Seeing the world, one country at the time

Thailand in a Nutshell

Thailand is The Land of Smiles where you are greeted with a wai and “mai pen rai means never mind”; a Buddhist country blessed with azure waters, white sand beaches and green islands filled with scuba divers, tattooed climbers, pierced backpackers juggling fire at the Full Moon Party and Swedes on their two-week escape from the cold. Since the Eighties Thailand has become the paradise escape of choice for everyone. Looking around, I wonder if there are any Swedes left in Sweden during Christmas. But there is more to Thailand than the sun-soaked beach scene. Thailand is also mountains and national parks around Chiang Mai, Khao Yai and Khao Sok. It is the ancient cities of Sukothai, Ayudhaya and Pimai, the northern hilltribes of Hmong and Karen, the gilded temples by the dozens, and the mighty rivers of the Mekong and Chao Phraya. We could easily have spent a year just traveling around Thailand.

It is also the land of contrasts: the tradition of the Ramakien and the modernity of Bangkok’s chic social scene; pious monks in orange robes and an infamous sex industry fuelled by American GIs on R&R and taken to new heights (or lows) by Japanese and German sex tours; beautiful girls and girlish ladyboys wearing ponytails and makeup and fooling even Thai men with their exaggerated femininity. It is peaceful military coups and bombs set off by supporters of ousted Prime Minister Thaksin; lingering effects of a devastating tsunami and affordable, world-class medical service; gems, gold and silver to delight any woman and extreme poverty and injustice toward hilltribe refugees; world-class shopping malls and sprawling local markets: fake anything, from watches and clothes to backpacks, DVDs and purses.

It is a land of superlatives, boasting the most varied and delicious national cuisine in Asia with food carved so intricately it is considered art and the sweetest, juiciest fruits you’ll ever taste. It has a world-renowned service industry exemplified by fabulous spas and resorts and one of the world’s best hotels, the Oriental. It has superb international restaurants.

Murray Head had it right in his song “One night in Bangkok”. A city of six million, it is modern, professional, cosmopolitan and very western. Some would say it has been corrupted by the west, but regardless, it is thriving. Swensen’s, Pizza Hut and McDonald’s vie for real estate with 7-Eleven, Starbucks and Au Bon Pain. Bangkok is the gilded royal palace, Emerald and Reclining Buddhas, noisome long-tail boats along the Chao Phraya, and elephant, crocodile and snake shows. It is Nancy Chandler maps and Groovymaps, street vendors, spirit houses, beggars, endless traffic jams, meditation, Muay Thai (Thai boxing) and massage parlors, with all their connotations. It is Soi Cowboy during the Vietnam War to the live shows at Patpong, to the numbered bar girls of Nana and Japanese karaoke bars. “One night in Bangkok makes a hard man humble. The bars are temples but the gods ain’t free.”

Thailand is ruled by the benevolent, highly-revered and much-loved King Bhumipol. A video of the King’s public service accompanied by the national anthem introduces any public performance. On Mondays all government employees and half of Bangkok wear yellow in deference to him and on his 79th birthday and 60th coronation anniversary this past year, millions lined the streets with candles, overcome with emotion as they waited for their beloved king to pass by. He is the People’s King and if there is anything that unifies the country, it is their love for him.
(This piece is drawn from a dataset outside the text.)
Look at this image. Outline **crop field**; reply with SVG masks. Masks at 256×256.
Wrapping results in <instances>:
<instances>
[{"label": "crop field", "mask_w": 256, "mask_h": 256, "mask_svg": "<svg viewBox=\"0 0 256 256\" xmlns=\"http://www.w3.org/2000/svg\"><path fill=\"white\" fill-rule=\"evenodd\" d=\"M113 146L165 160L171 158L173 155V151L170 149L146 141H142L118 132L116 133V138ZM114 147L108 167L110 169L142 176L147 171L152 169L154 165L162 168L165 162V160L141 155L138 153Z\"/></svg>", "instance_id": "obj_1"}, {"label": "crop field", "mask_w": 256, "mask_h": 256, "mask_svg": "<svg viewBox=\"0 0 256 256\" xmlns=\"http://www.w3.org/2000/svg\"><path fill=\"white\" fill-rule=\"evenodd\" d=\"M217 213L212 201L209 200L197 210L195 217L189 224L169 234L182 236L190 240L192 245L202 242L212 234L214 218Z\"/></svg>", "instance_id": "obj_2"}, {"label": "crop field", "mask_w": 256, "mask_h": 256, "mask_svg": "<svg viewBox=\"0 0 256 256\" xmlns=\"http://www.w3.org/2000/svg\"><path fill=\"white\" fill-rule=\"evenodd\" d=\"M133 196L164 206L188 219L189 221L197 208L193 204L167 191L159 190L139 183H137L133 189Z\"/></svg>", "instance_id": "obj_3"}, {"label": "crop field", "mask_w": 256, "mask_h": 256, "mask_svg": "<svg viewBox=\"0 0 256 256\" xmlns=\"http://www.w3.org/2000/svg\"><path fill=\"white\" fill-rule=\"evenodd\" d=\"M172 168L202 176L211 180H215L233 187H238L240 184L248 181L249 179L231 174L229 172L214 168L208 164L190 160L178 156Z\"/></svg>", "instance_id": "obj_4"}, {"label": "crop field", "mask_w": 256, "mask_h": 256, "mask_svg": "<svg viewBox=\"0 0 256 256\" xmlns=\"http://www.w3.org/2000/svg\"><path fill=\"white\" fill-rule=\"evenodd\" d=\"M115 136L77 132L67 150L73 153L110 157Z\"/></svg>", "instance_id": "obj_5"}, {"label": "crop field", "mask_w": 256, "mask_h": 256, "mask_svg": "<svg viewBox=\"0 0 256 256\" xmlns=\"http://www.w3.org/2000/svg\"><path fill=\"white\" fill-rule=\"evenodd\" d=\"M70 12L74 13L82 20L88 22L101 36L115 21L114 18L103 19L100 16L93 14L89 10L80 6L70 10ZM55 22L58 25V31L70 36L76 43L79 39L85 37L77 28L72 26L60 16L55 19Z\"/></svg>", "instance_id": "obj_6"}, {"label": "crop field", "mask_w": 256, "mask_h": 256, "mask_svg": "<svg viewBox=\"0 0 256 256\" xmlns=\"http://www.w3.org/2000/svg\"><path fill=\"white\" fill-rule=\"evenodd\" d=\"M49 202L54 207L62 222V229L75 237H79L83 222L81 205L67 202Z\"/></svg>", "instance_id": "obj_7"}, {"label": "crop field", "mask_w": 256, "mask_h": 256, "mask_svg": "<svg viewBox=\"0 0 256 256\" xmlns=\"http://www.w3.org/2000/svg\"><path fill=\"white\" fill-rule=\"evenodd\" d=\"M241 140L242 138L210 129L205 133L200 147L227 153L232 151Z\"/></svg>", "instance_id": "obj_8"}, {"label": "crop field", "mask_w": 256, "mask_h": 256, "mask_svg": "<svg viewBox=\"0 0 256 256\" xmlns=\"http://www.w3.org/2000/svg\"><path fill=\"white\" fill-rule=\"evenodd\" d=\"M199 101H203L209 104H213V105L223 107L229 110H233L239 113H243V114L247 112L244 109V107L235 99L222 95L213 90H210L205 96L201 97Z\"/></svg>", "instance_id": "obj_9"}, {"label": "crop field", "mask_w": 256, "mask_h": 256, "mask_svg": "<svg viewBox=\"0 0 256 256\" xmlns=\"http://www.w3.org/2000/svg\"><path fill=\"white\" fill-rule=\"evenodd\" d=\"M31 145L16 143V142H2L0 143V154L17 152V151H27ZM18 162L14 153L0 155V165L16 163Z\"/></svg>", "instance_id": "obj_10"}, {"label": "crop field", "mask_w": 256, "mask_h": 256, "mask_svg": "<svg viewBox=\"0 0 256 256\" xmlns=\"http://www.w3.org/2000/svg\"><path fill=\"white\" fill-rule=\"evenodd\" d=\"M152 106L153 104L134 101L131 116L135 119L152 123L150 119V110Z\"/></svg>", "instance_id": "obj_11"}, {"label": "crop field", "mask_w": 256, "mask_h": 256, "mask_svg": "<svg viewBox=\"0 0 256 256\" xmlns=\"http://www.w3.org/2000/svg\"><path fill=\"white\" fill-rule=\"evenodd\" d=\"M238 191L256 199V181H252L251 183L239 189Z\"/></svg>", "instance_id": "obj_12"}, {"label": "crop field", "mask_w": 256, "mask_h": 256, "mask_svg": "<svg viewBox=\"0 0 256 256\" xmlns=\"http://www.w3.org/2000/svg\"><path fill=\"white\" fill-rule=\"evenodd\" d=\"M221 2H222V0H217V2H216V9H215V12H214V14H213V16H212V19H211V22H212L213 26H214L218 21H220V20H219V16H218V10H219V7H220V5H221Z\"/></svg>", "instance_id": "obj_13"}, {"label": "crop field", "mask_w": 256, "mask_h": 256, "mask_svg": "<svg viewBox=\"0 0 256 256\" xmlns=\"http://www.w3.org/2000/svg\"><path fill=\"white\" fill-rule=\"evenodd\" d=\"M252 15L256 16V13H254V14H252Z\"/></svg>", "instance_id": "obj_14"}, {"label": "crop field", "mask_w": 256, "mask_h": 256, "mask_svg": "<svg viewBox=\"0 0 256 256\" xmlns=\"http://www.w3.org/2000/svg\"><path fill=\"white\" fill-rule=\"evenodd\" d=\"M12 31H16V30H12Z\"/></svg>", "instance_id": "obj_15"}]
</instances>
But more importantly for me, Thailand is like home, a place of vibrant memories of five years spent growing up there in the Eighties. It is hard for me to describe it objectively when I have seen so much of it, from so many vantage points. Being in Thailand on a budget world trip as a backpacker felt schizophrenic at times. We couldn’t really afford the lifestyle that I had had there as an expat kid, yet most of my friends are from the expat community or the upper echelon of Thai society. Lars and I would come out of our ratty hostel dressed to the nines to join friends at a five star hotel for a business lunch or a dinner party. We didn’t have the traveler experience of Thailand. We didn’t visit much of the country, yet we saw more than most people would ever see as tourists there.

I wrote very few journal entries about Thailand because I hardly felt like we were travelers there. I had already seen all the tourist sights and our main focus was on using it as a base from which to travel around the region, and in which to see friends. We would have a reunion with my parents there, attend Ben Van Roy’s wedding, spend the holidays and enjoy some R&R, so to speak, from the rougher parts of our travels. It was a safe haven for six months. For details on how we spent our time there and with whom, you can read my blow-by-blow account.

Bangkok had served as a good base and it was difficult to leave for another unknown. I had started picking up pieces from my old life as well as putting down new roots; attending my old church, visiting my old school, finding our favorite doctors, dentists, noodle stands, coffee shops, manicurist and hairdressers. We had stopped being backpackers and were starting to call Thailand home. It was time to leave.